I cannot too strongly emphasize the advantages, as I see them from this angle, of adopting the procedure set forth in point 3. The offer of the Turkish Government to solve the problem in this way—namely by a [Page 808] brief and simple treaty according mutual unconditional most-favored-nation treatment in customs matters and with a new modus vivendi providing time for ratification—is a more favorable offer than I had expected. Should the Department find in December that sentiment in the Senate rendered it inadvisable to submit the treaty at that moment for the Senate’s consideration, the Turkish Government might well be persuaded to seek legislation which would permit still further a continuation of our commercial relations uninjured. In other words, I believe that delay in obtaining ratification of a treaty would probably create a less unfavorable impression upon the Turkish Government than would a refusal on our part to negotiate any commercial treaty at all.

Furthermore, should such a simple and advantageous commercial treaty be approved by the Senate, would this not favorably pave the way for the eventual submission to that body of other instruments effectually regularizing the general relations between the United States and the Turkish Republic?

In determining the relative merits of the three procedures outlined above, the Department will of course give full weight to the powerful leverage which we have in our hands, the importance of which I do not at all underestimate, namely that Turkey cannot afford, either from the material or the moral point of view, to antagonize the Government of the United States. Apart from Turkey’s important trade with the United States, her exports to the United States being three to four times as great as the exports of the United States to Turkey, the Turkish Government knows that when the time comes to seek capital and other assistance abroad, it will instinctively turn to the United States as the politically most disinterested Power, and the Power of whose motives Turkey has less suspicion than of the motives of any other Power. Apart from this element, the moral effect of a commercial break with the United States would be damaging to Turkey’s prestige.

Thus far there has been no debate with the Minister for Foreign Affairs—merely an exchange of views. If therefore the Department feels that its own proposal is distinctly more desirable from the point of view of American interests than the proposal of Tevfik Rüştü Bey, in spite of the important concession already obtained from him in the type of treaty proposed, I am fully prepared to press the Department’s wishes with every available argument, based on the underlying leverage which I have set forth above, in order to further what the Department may conceive to be the best interests of the United States Government.

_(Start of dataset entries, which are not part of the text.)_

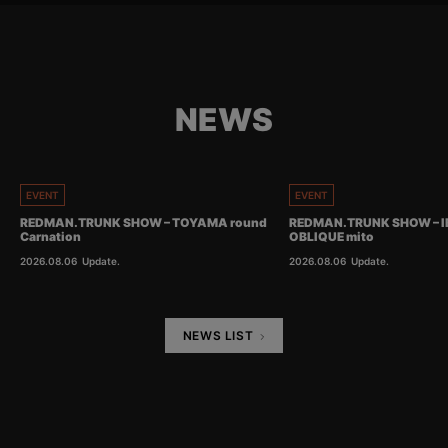
NEWS
EVENT
EVENT
REDMAN.TRUNK SHOW – TOYAMA round
REDMAN.TRUNK SHOW – I
Carnation
OBLIQUE mito
2026.08.06
Update.
2026.08.06
Update.
NEWS LIST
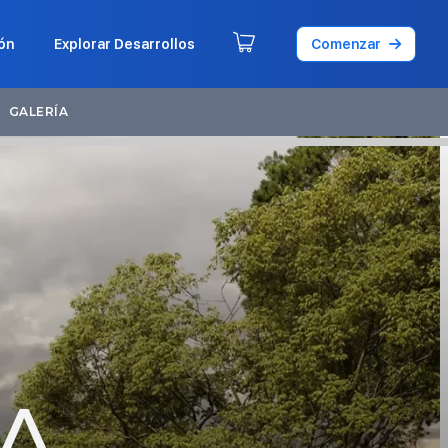
ón
Explorar Desarrollos
Comenzar
GALERÍA
A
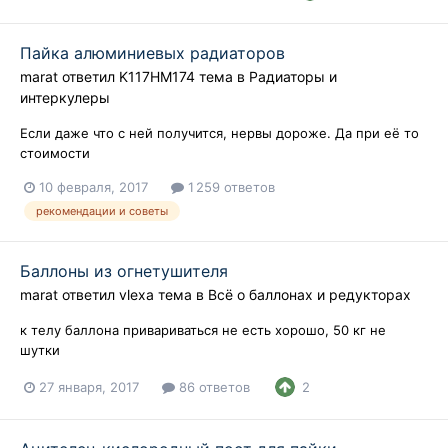
Пайка алюминиевых радиаторов
marat
ответил
K117HM174
тема в
Радиаторы и
интеркулеры
Если даже что с ней получится, нервы дороже. Да при её то
стоимости
10 февраля, 2017
1 259 ответов
рекомендации и советы
Баллоны из огнетушителя
marat
ответил
vlexa
тема в
Всё о баллонах и редукторах
к телу баллона привариваться не есть хорошо, 50 кг не
шутки
27 января, 2017
86 ответов
2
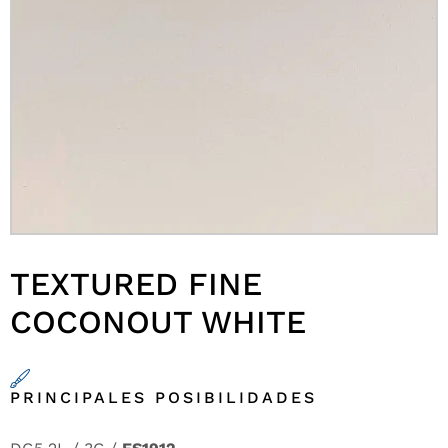
TEXTURED FINE
COCONOUT WHITE
PRINCIPALES POSIBILIDADES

Respectfully requesting telegraphic instructions on the foregoing points,

I have [etc.]

Joseph C. Grew
  1. Ibid., p. 962.
  2. Not printed.
  3. Not printed.
  4. Also known as Tewfik Rouschdi Bey.
  5. See notes exchanged May 19, 1928, Foreign Relations, 1928, vol. iii, pp. 953954.
  6. Signed July 24, 1923; League of Nations Treaty Series, vol. xxviii, p. 171.
  7. Foreign Relations, 1927, vol. iii, p. 765.
  8. Excerpt from the Law No. 691 of December 12, 1925: “Provisional agreements are effective for a maximum period of six months and can be renewed a second time, by decision of the Council of Ministers”. Excerpt from the Law No. 1005 of April 10, 1927: “While awaiting the conclusion and ratification of a definite treaty of commerce with any foreign State, the Council of Ministers is authorised to conclude, with that State, provisional agreements for a period not exceeding two years”.[Footnote in the original.]
  9. Foreign Relations, 1923, vol. ii, p. 1153.
  10. See ibid., 1927, vol. iii, pp. 765 ff.
  11. Charles E. Allen, Consul at Constantinople.
  12. Julian Gillespie, Commercial Attaché.